■ **Record set**
= = = = =

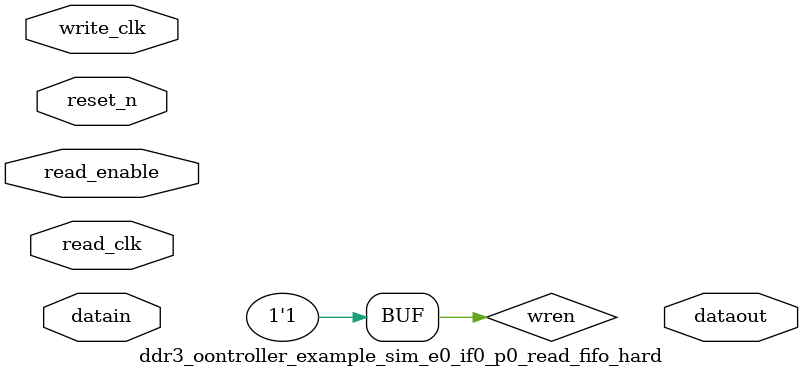
<source format=v>



`timescale 1 ps / 1 ps

module ddr3_oontroller_example_sim_e0_if0_p0_read_fifo_hard(
	write_clk,
	read_clk,
	read_enable,
	reset_n,
	datain,
	dataout
);

// ******************************************************************************************************************************** 
// BEGIN PARAMETER SECTION
// All parameters default to "" will have their values passed in from higher level wrapper with the controller and driver 

parameter DQ_GROUP_WIDTH = "";

localparam RATE_MULT = 2;


// END PARAMETER SECTION
// ******************************************************************************************************************************** 

input	write_clk;
input	read_clk;
input	read_enable;
input	reset_n;
input	[DQ_GROUP_WIDTH*2-1:0] datain;
output	[RATE_MULT*DQ_GROUP_WIDTH*2-1:0] dataout;


// ******************************************************************************************************************************** 
// Instantiate write-enable circuitry inside the DQS logic block
// ******************************************************************************************************************************** 

// The read_clk is expected to be a strobe that only toggles when there
// is valid data, so wren is tied to 1
wire wren = 1'b1;
	

// ******************************************************************************************************************************** 
// Instantiate read-enable circuitry inside the DQS logic block
// ******************************************************************************************************************************** 
wire read_enable_tmp;
wire plus2_tmp;
stratixv_read_fifo_read_enable fifo_read_enable (
	.re(read_enable),
	.rclk(),
	.plus2(1'b0), 
	.areset(),
	.reout (read_enable_tmp),
	.plus2out (plus2_tmp)
);
defparam fifo_read_enable.use_stalled_read_enable = "false";

// ******************************************************************************************************************************** 
// Instantiate hard read-fifo. 
// ******************************************************************************************************************************** 
generate
genvar dq_count;
	for (dq_count=0; dq_count<DQ_GROUP_WIDTH; dq_count=dq_count+1)
	begin:read_fifos
		// The datain bus is the read data for the current DQS group
		// coming out of the DDIO. Its width is 2x of each DQS group on the
		// memory interface. The bus is ordered by time slot:
		//
		// D0_T1, D0_T0
		//
		// The dataout bus is the read data going out of the FIFO. In FR, it has
		// the same width as datain. In HR, it 2x the datain width. The bus is
		// ordered by time slot.
		//
		// FR: D0_T1, D0_T0
		// HR: D0_T3, D0_T2, D0_T1, D0_T0
		stratixv_read_fifo fifo (
			.wclk(write_clk),
			.we(wren),
			.rclk(read_clk),
			.re(read_enable_tmp),
			.areset(~reset_n),
			.plus2(plus2_tmp),
			.datain({datain[dq_count], datain[dq_count + DQ_GROUP_WIDTH]}),
			.dataout({
					dataout[dq_count + (DQ_GROUP_WIDTH * 0)],
					dataout[dq_count + (DQ_GROUP_WIDTH * 1)],
					dataout[dq_count + (DQ_GROUP_WIDTH * 2)],
					dataout[dq_count + (DQ_GROUP_WIDTH * 3)]
								})
		);
		defparam fifo.use_half_rate_read = "true";
		defparam fifo.sim_wclk_pre_delay = 100;
	end
endgenerate

endmodule

</source>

= = = = =

■ **Task goal**
Lines of the material that contain the word "block" are to be gathered.

■ **Response to this exercise**
// Instantiate write-enable circuitry inside the DQS logic block
// Instantiate read-enable circuitry inside the DQS logic block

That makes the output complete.